When Steve does visit Peggy, he will often come with old songs from the past. He doesn't bring the song they danced to – it somehow feels inappropriate, what with she having a husband and all that. But there are a great many songs they can talk about – and there is something gratifying in being able to talk to someone who knew the person he used to be. He is amazed too, when she starts telling him stories, stories of what she did after he went under the ice. He's both proud of her and then sad for missing out on her achievements when they happened.

"Good god, I always feel delusional when you come and visit," she croaks at one point, "I still can't believe how young you are."

Steve laughs. "It's nice, spending time with you. Everyone else says the opposite."

.

There is always a mixed bag of feelings when the name 'Natasha Romanov' pops into Steve's head. He wishes that it wouldn't have to be like this – all of this persistent thinking and figuring out of what he thinks of her and what she is to him. She's important to him he knows, but he finds the phrasing of why and how difficult. It's only been momentarily that he feels they have ever been completely on the same page – that is, when they led the Avengers together and she had been his second-in-command. She was the one who rallied all of their troops and helped him keep them in line. How short lived that had been.

Despite all of all of the things they have been through together there is still so much of Natasha that Steve finds unfathomable. And even worse, he feels like she has crept under his skin in a way that feels too close for comfort – as if she can see right through him, effortlessly. Steve both completely trusts and respects Natasha, and yet he feels wary of her, because he finds himself often unsure of the ways in which she operates.

She has been both ally, and with the recent dispute, foe. Despite his attempts to assuage the man, the Black Panther still nurses misgivings about her: 'You think you know a woman, and then she goes and does a thing like that.' This is a woman who has flirted with him, even as she has told him to go flirt with other women; a woman who has been both invulnerable and vulnerable to him; a woman who has both protected him and been the one he has protected. She is a hundred different faces all wrapped up into one person, and this bothers Steve, because it means he doesn't know what to do with this phenomenon that doesn't quite fit any relational archetype he knows of.

He also hates the idea that he is just another piece in some bigger game of chess she is playing – perhaps because somewhere deep inside, he wonders if he is avoiding that bigger game through indulging his one-minded pursuit of protecting Bucky. His guilt makes him irritable, and this temperament remains right up to the day that Natasha unexpectedly shows up in Wakanda.

Her hair is cropped short again and she seems unfazed by the heat and humidity. She also refuses to tell him why she has come.
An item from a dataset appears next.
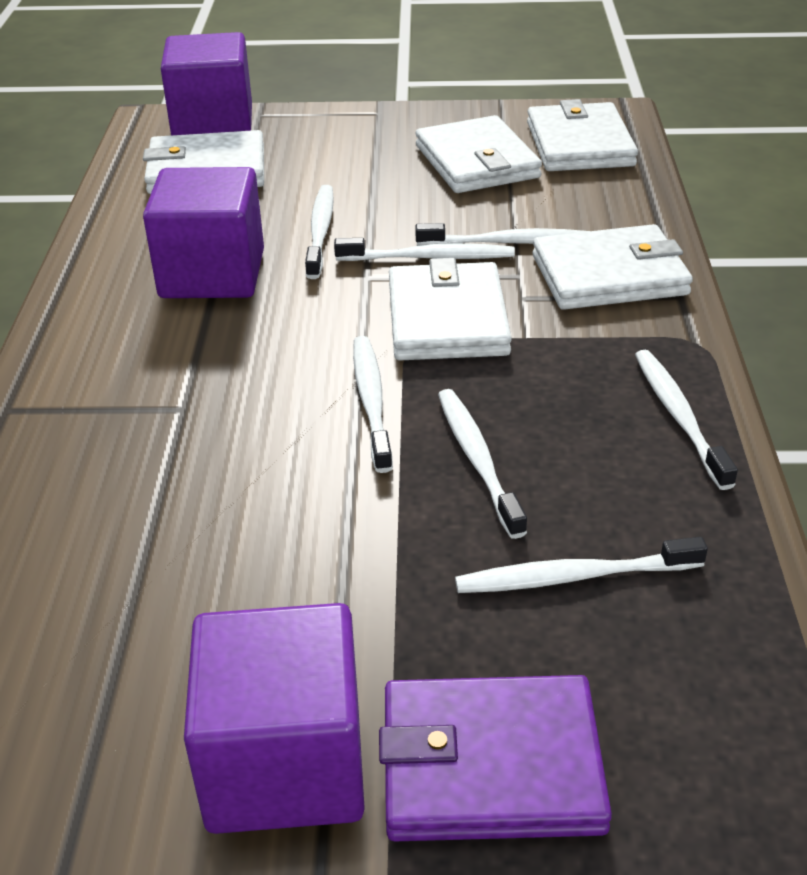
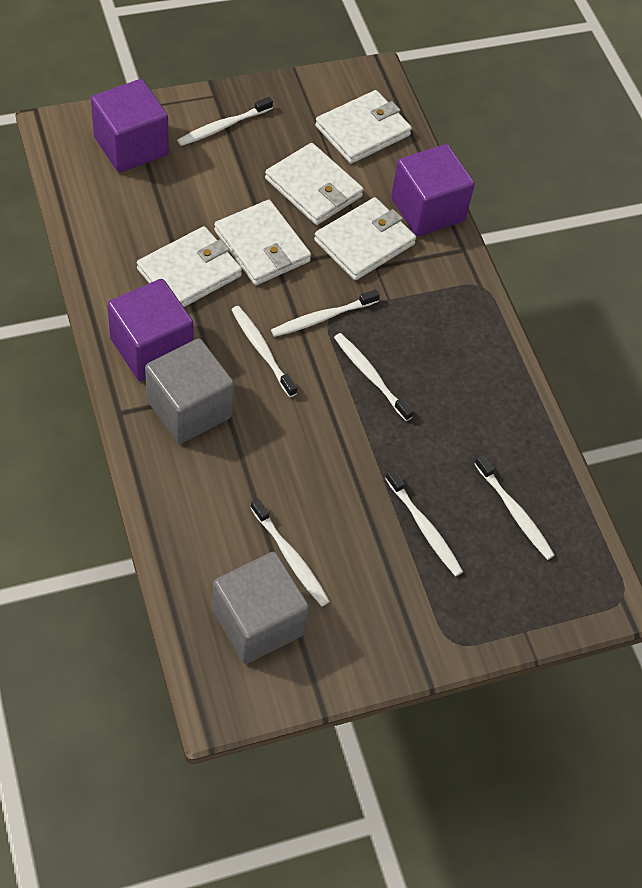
grey cube: none = 0 -> [145,339,234,444] [212,552,309,664] = 2
purple wallet: [379,675,612,841] = 1 -> none = 0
"Do I need to have a reason to visit you, Captain?" she quips, raising her eyebrows.

Steve laughs, but it sounds slightly humourless. "After all that's happened I'd say you do. Have a new scheme you'd like to not-inform me about?"

As soon as the words escape his mouth, Steve regrets them. They sound a lot pettier said aloud and they wipe the smile that had been gracing Natasha's face right off.

"That's not fair and you know it."

"It would help if you shared more."

Natasha sighs, exasperated. She's annoyed at him too, he realizes. She gives him one of her soul-piercing looks. "Didn't you say to me, once, that you wanted a friend?"

"You have a strange idea of friendship."

"I'm not sure if yours are completely orthodox either."

Steve laughs again. Some, but not all of the tension passes. He exhales and turns away. He thinks of all of the times when they've argued, or also bantered. He thinks of that one time they kissed. He thinks of how many times they've been there for each other, their current disagreements and still finds himself slightly perplexed. He tries to let it go.

"You going to come back to Wakanda again?"

"I don't know, are you going to be this amiable the next time I visit?"

Steve laughs, a third time, and this time he doesn't feel so sarcastic.